I have prepared a rather complete example using data from an old competition: Diabetic Retinopathy Detection. You can find the code in one of my Github repositories: https://github.com/luigisaetta/diabetic-retinopathy.

I have:

  • preprocessed all the images, reducing the size to 512x512
  • applied a filter, gaussian blur, that enhance the details showing signs of DR
  • packed the processed images in TFRecord files
  • developed a CNN model for the classification in five classes (as requested by the competition) using an Efficient Net B4
  • applied all the things detailed previously

You can find all the details to reproduce the results in the Github repository and the dataset (with TFRecord files) is available on Kaggle: https://www.kaggle.com/luigisaetta/tfrecord512

Some conclusion.

With about 24 hours of training, my best model has shown a CV accuracy of 0.856. 
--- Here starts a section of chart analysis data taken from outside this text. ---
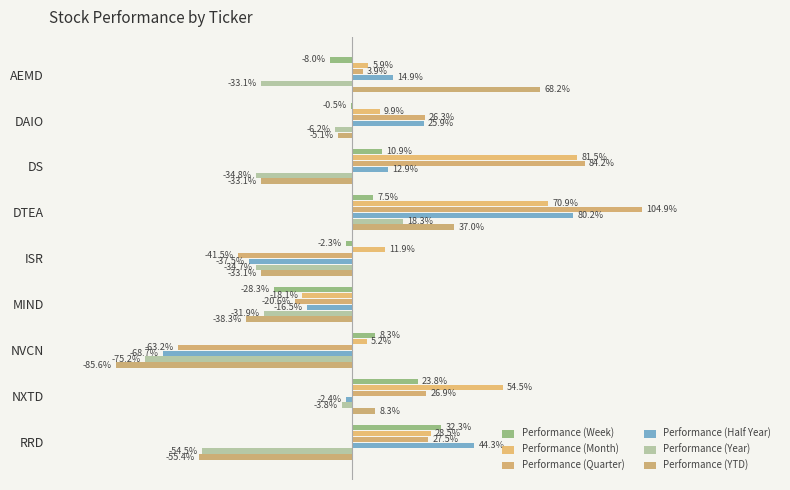

Which series has the widest spread of values?

Performance (Quarter)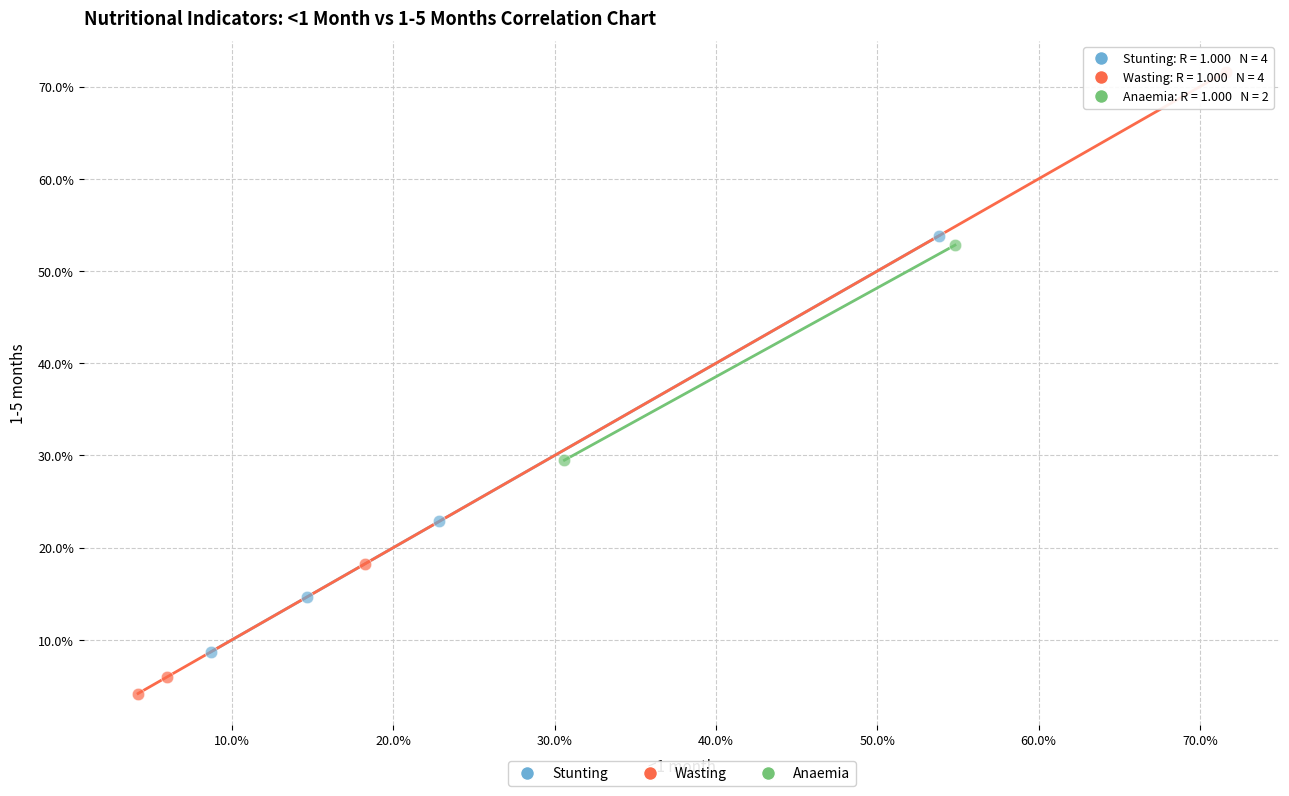

Which series has the widest spread of Y values?

Wasting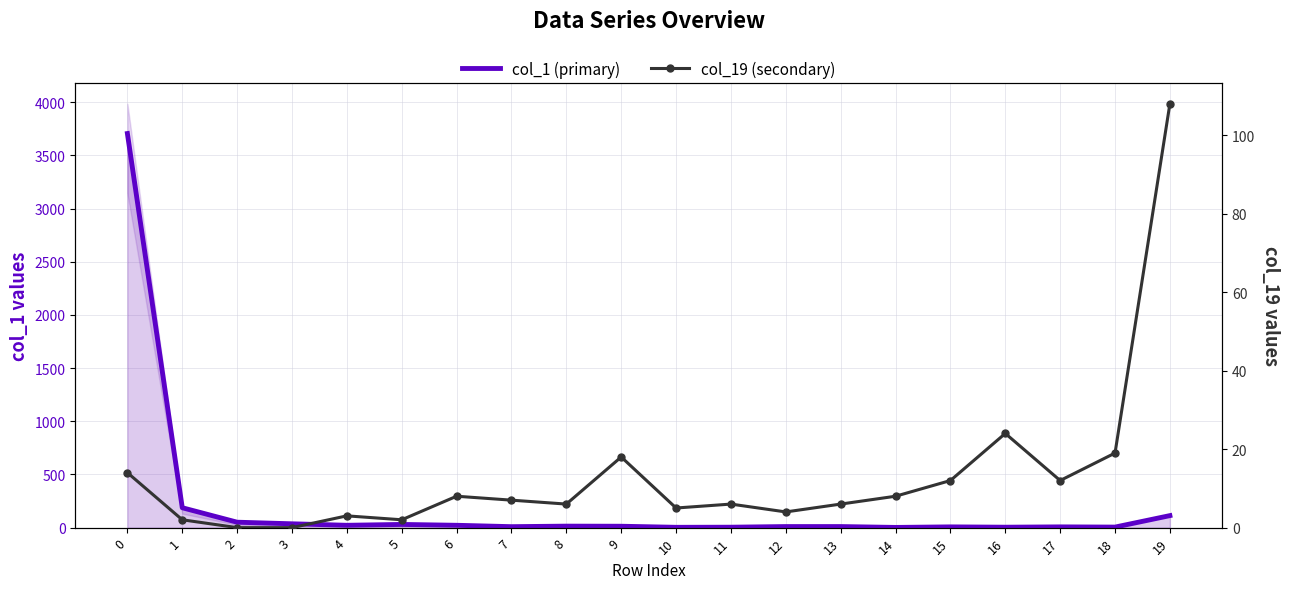

How many distinct data groups are displayed?

2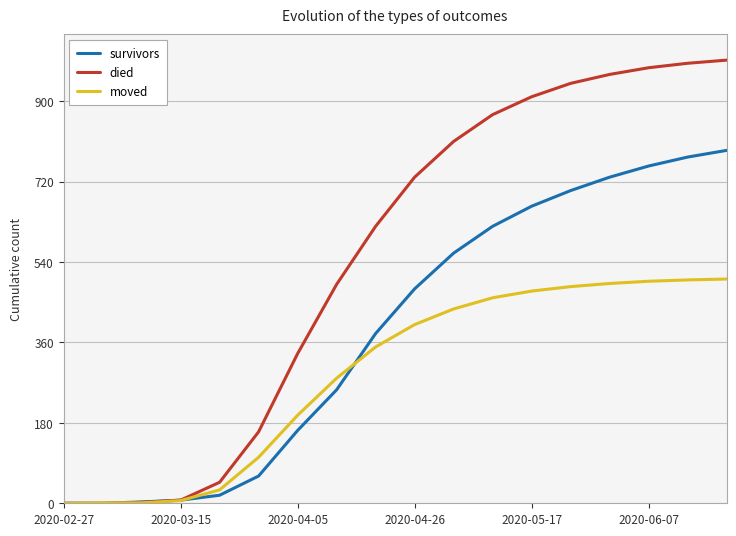

What is the difference between the second highest and second lowest values in the moved series?

499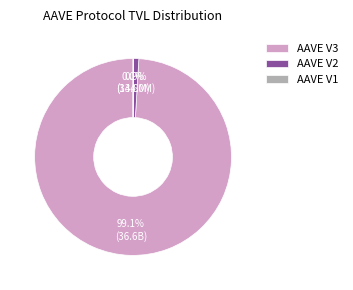

What is the majority slice?

AAVE V3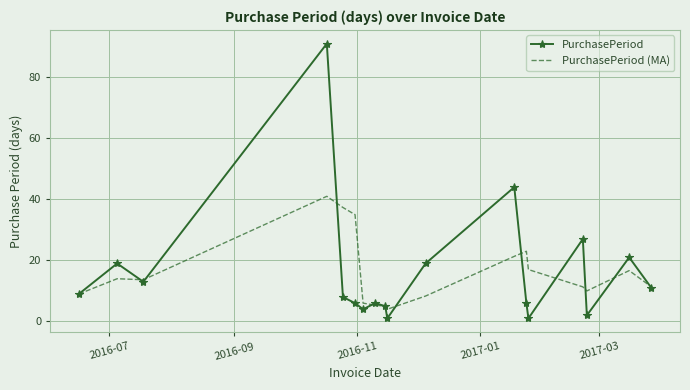

True or false: PurchasePeriod (MA) has more than 0 interior local peaks.

True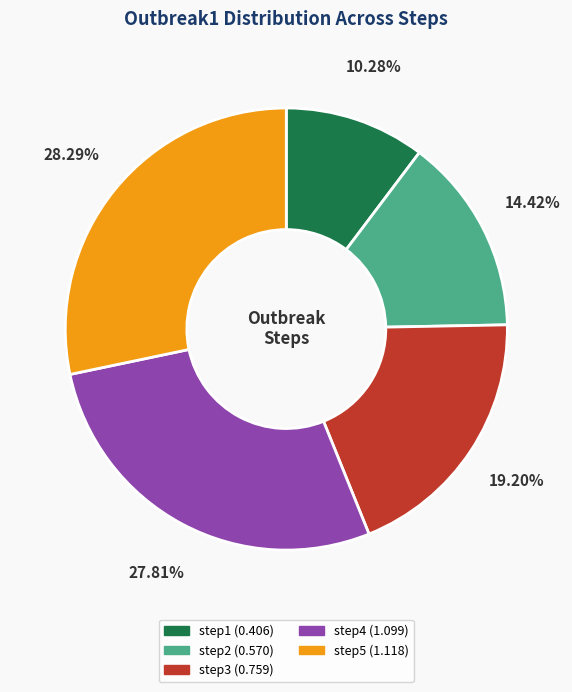

To the nearest percent, what is the average slice percentage?

20%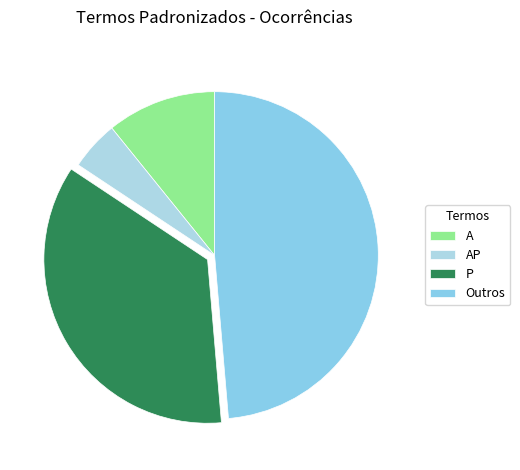

Count the number of slices in the pie.

4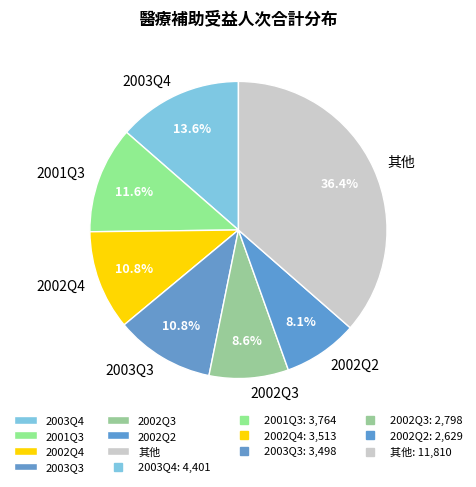

Which slice is the largest?

其他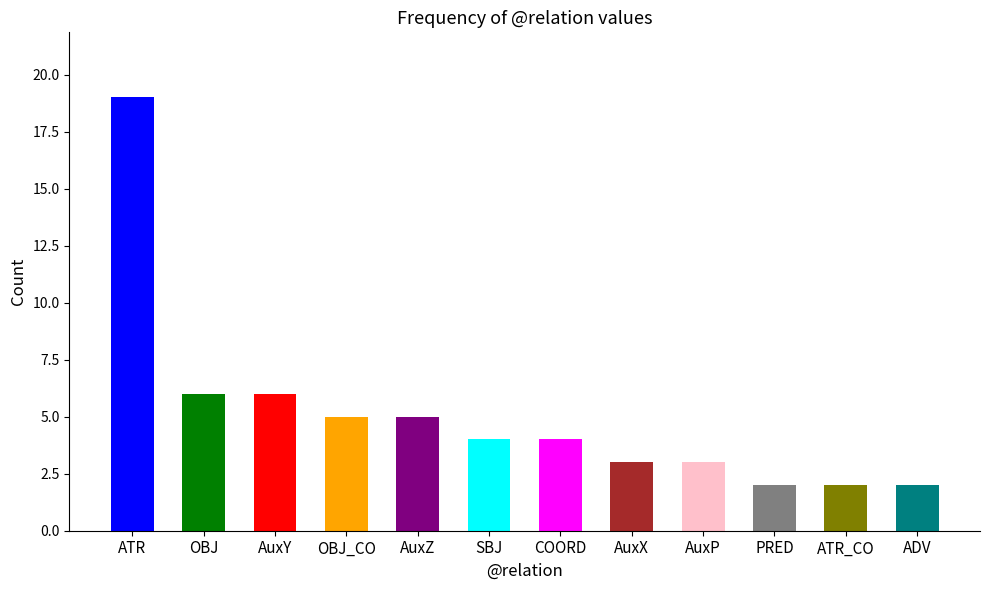

The value at AuxZ is 8. True or false?

False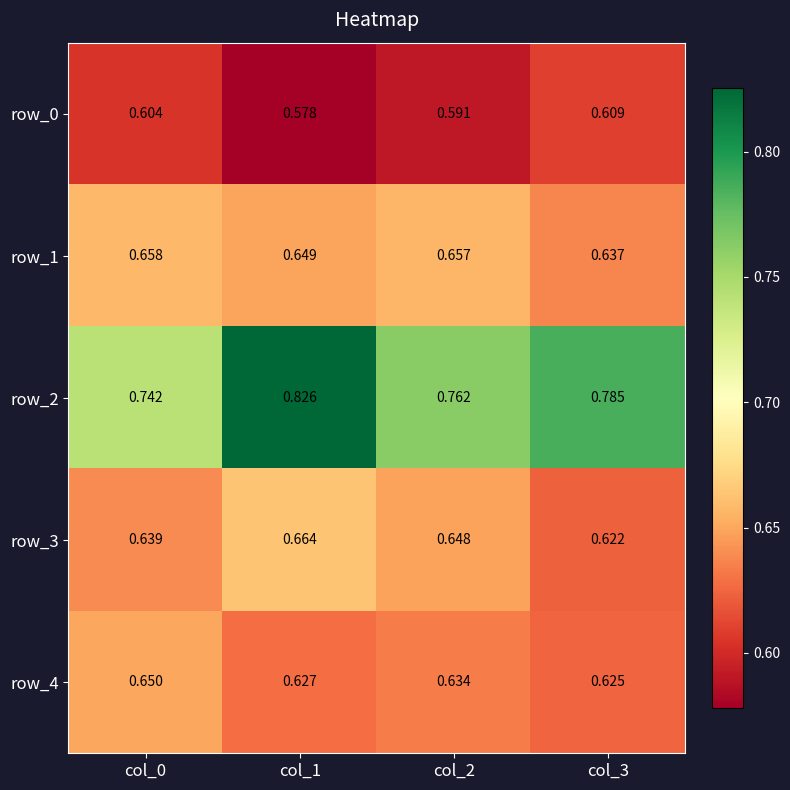

List the labels in order of row_1 value, largest first.

col_0, col_2, col_1, col_3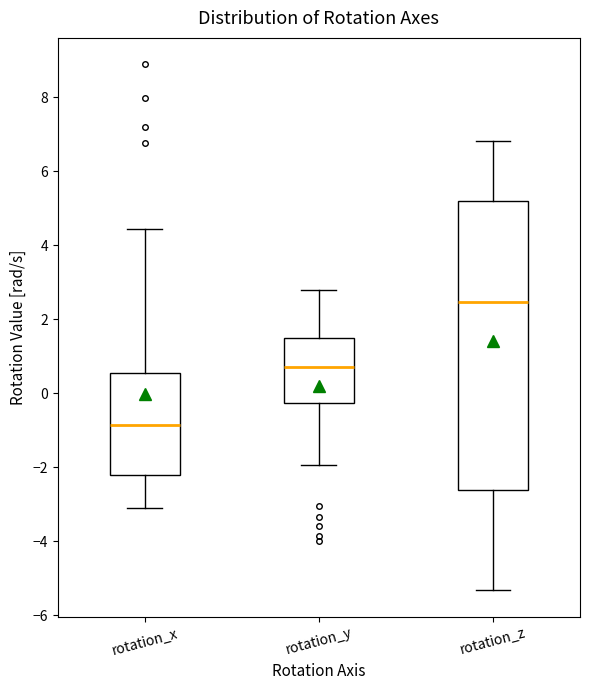

Which box's median line is the lowest?

rotation_x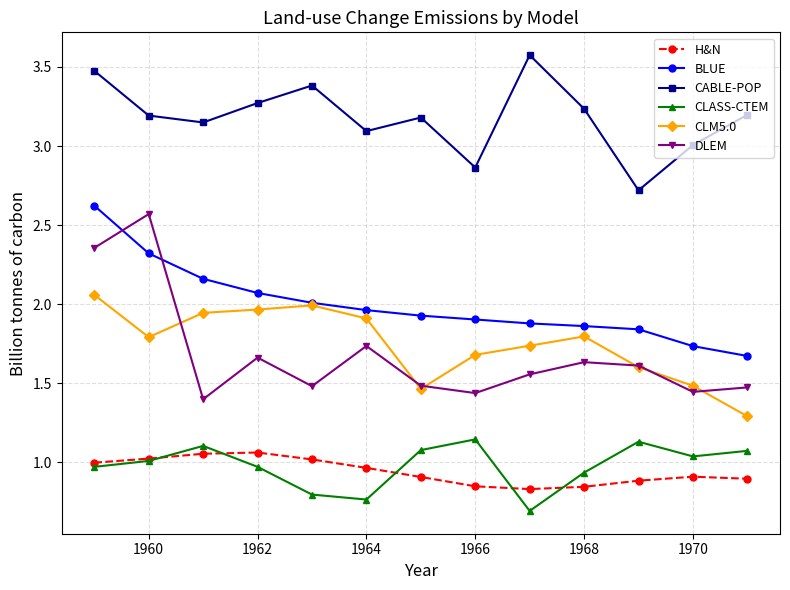

In CABLE-POP, how many points are lower than both neighbors (excluding endpoints)?

4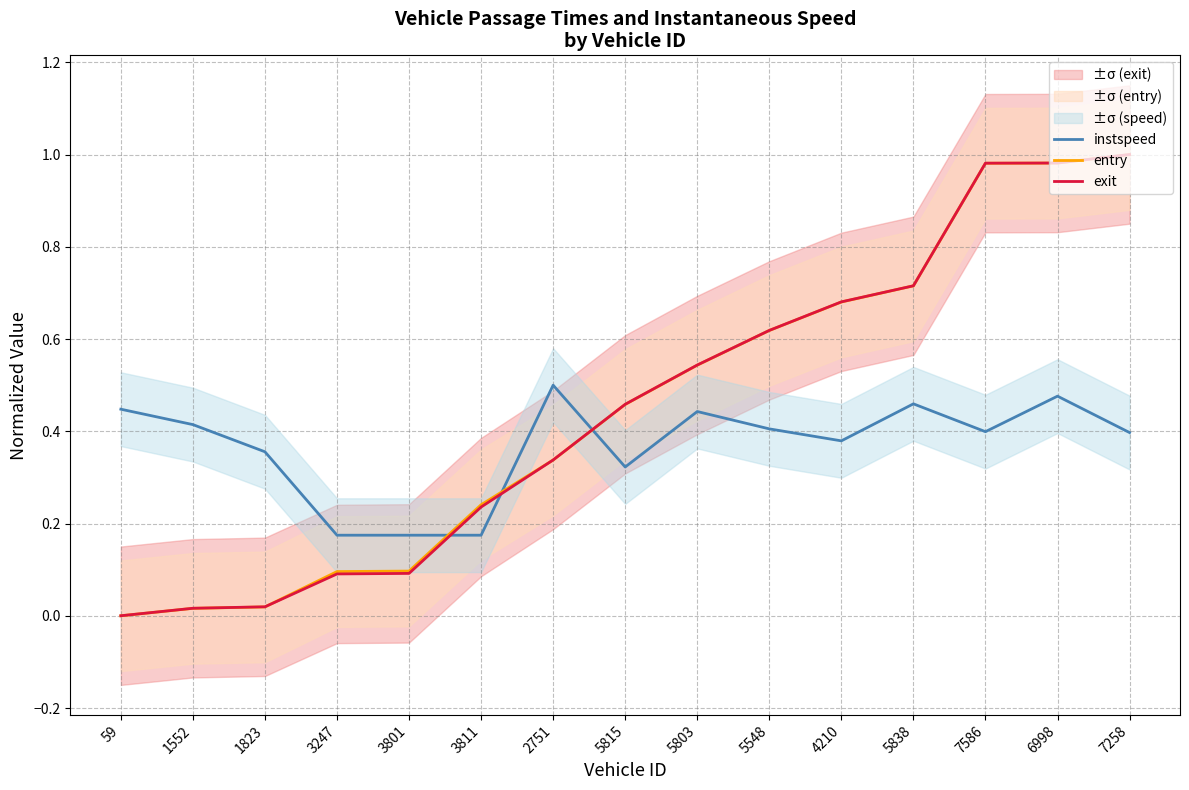

What is the total value across all series at 5838?

1.9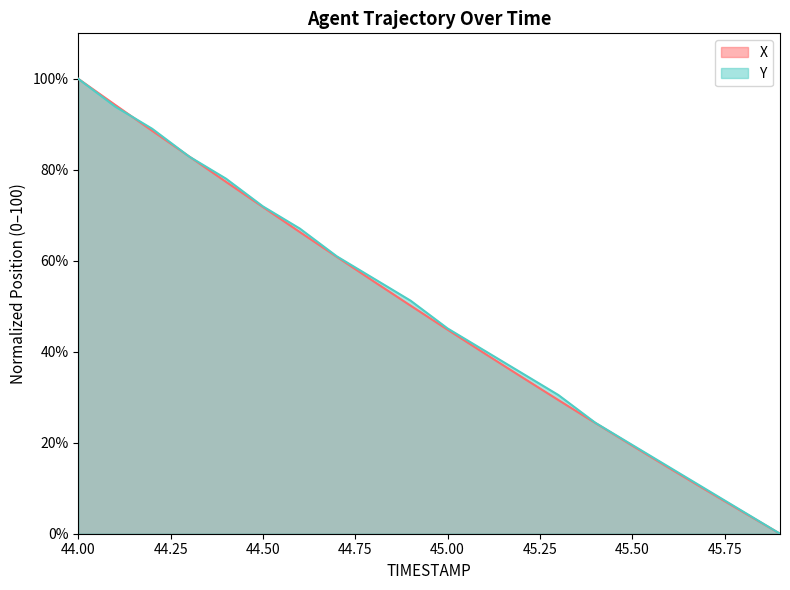

What is the difference between the maximum and second lowest values in the X series?

95.2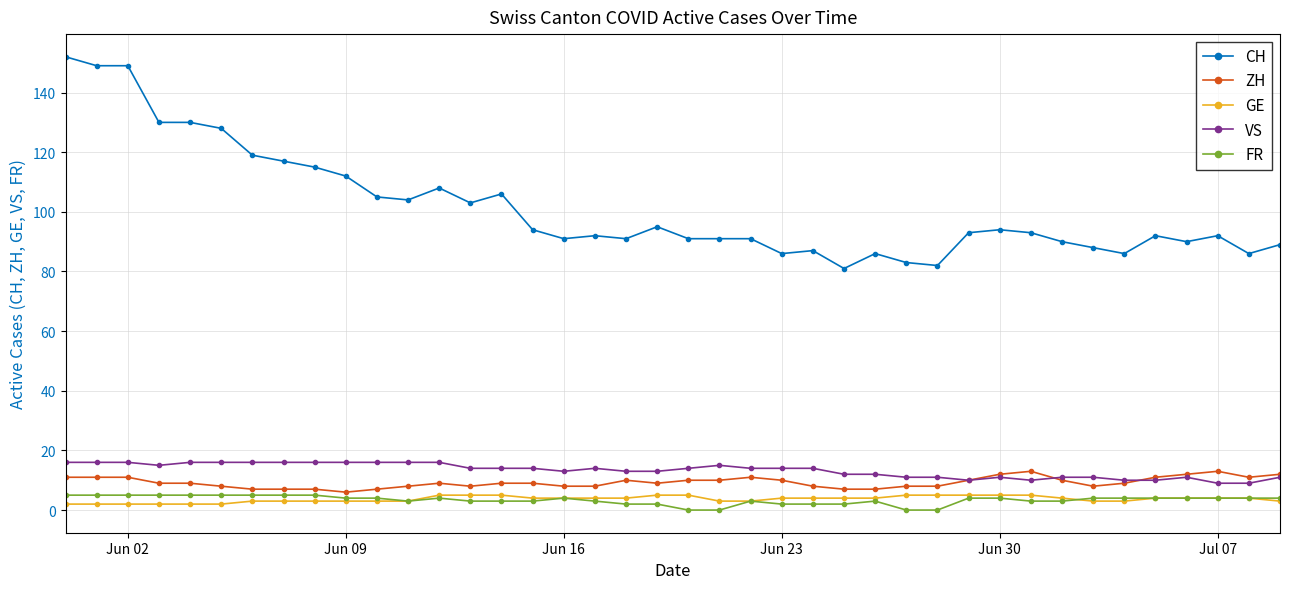

What are all the series names shown in the legend?

CH, ZH, GE, VS, FR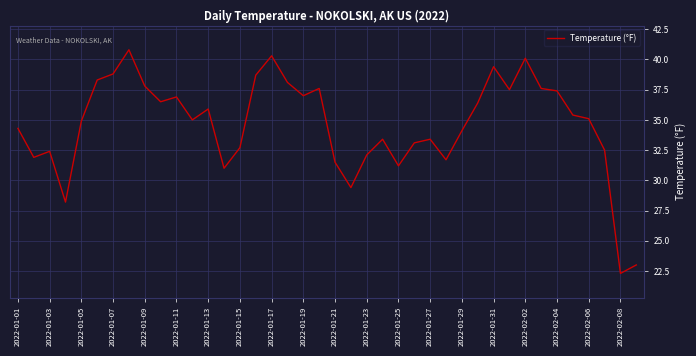

What is the minimum value shown in the chart?

22.3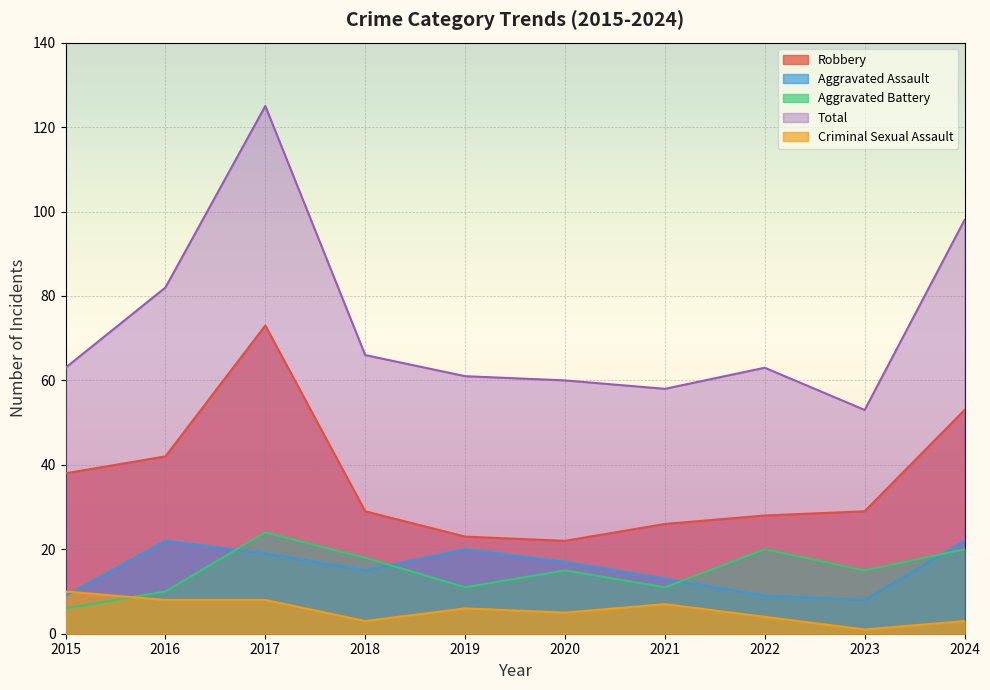

What is the spread (max minus min) of values at 2016?

74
The following image shows the increase of accuracy with the epochs, for one of the CV fold (for the others it is similar).

But, what is more interesting is that the resulting submission (you can use late submission on Kaggle's closed competition) has achieved a private LB score of 0.79369. This score would have positioned me in the 14th place.

Well, it doesn't mean that I'm already a master, but for sure it is a demonstration that with today's technologies and techniques it is by far easier to get results that required some months of hard work five years ago. Just to give one detail regarding this claim: five years ago EfficientNets were not available (they have been published in 2019).

This is what we call: progress.

AI4Medicine.

I really think that one area where DL and AI could give a great contribution to the development of a better world is Medicine. And it is not only applying the results from the Computer Vision field (diagnoses supported by AI). Especially in the least developed countries, where we still have too many people suffering and dying from diseases that can be cured if correctly diagnosticated in time.

One last thing: what about my SIIM-ISIC Melanoma Classification Competition?

Well, as I said it hasn't been easy. More than three thousand participants and there was a final surprise: the private LB is very different from the public one.

I finished in the top 20%, which is not bad for a Kaggle beginner.